Dr. Margaret Flowers was one of eight sheros who stood up in the Senate hearings that kicked off crafting what conservatives vilify as "Obamacare" without allowing a voice at the table for the option most doctors and citizens wanted: single payer. After being dragged out of the hearing at the direction of its chair, corporate rent boy Sen. Max Baucus, Dr. Flowers went on to lead a movement for popular resistance to government of, by and for corporations. 

Or, one could say, by rich men.
...of the five best-paid executives at each of the Standard & Poor’s 500 Index companies, 198 were women, or 8 percent of the total. (Bloomberg study)
In case you needed any more evidence that rule by patriarchs is not healthy for children and other living things, the U.S. maternal mortality rate has doubled in the past 25 years while the newborn mortality rate for babies born in the U.S. is higher than that of any other wealthy country.

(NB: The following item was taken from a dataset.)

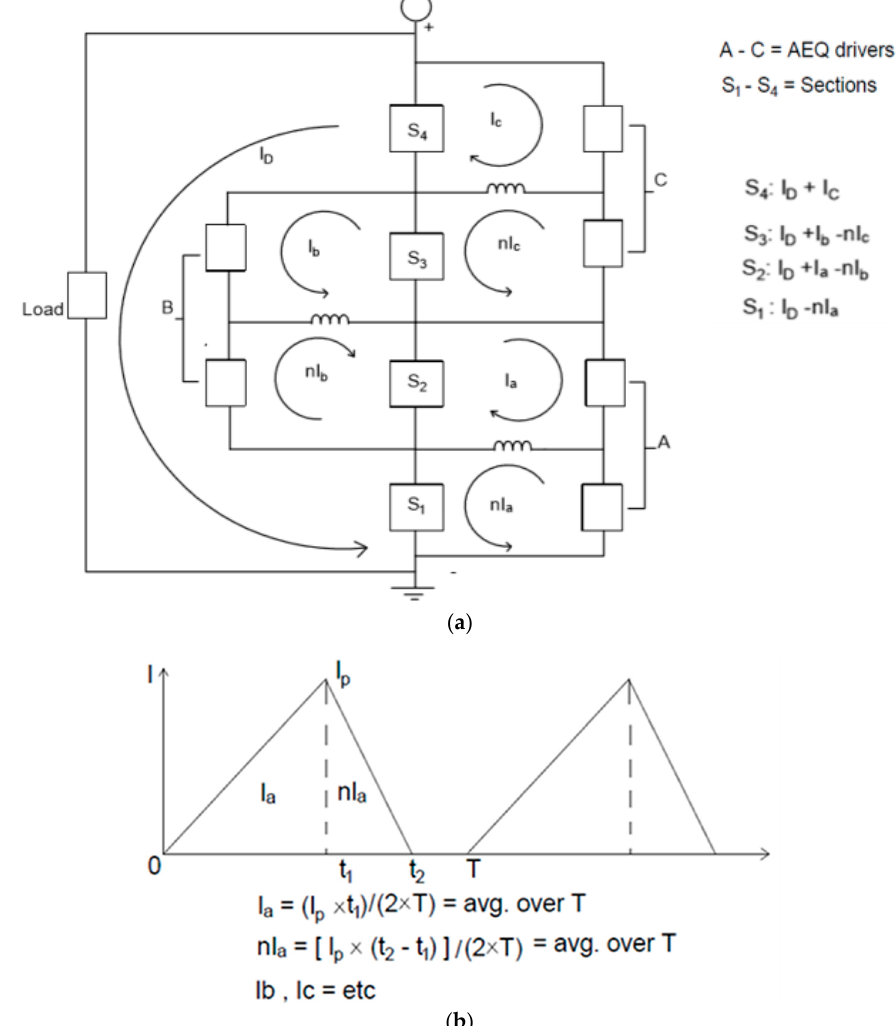
Figure 4. AEQ circuit for Examples 1 and 2. ( a ) Block diagram; and ( b ) inductor current example.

For an explanation of why these basic health metrics continue declining, I suggest reading Birth Matters by midwife educator and pioneer Ina May Gaskin. It is one of the most thought-provoking public policy analysis books I've read in recent years. An excerpt:
We now find ourselves in a situation in the US and in many other parts of the world where women are increasingly being denied what is perhaps the most powerful and primal experience a woman can have: the right the give birth without the use of medical interventions unless these prove necessary. Women have been taught to believe that they must sacrifice themselves in important ways in order to have a baby -- that the greater good for the baby means that the mother must submit herself to greater risk, even if that means a C-section for which there is no medical reason.
Why, you may ask, would a woman have a C-section for no medical reason? For-profit health care strikes again: the price differential is about $20,000.

But Gaskin looks a lot deeper into why a system of "health" would systematically disempower half the people it serves.

And that's the most hopeful thing about the Hobby Lobby decision. It may just be the catalyst that sets off a mass movement of women in the U.S. unwilling to see their daughters and granddaughters crushed under the juggernaut of for-profit medical care and government. All the women in this country would need to do to claim their power and stand up to corporate government would be to stop supporting it. If all of us did this together, suddenly, the system would crumble.
CODEPINK's Alli McCracken in action outside the Supreme Court, which has a huge buffer zone to keep protestors away from its doors -- but denied Planned Parenthood clinics the same protection in another bad decision last week.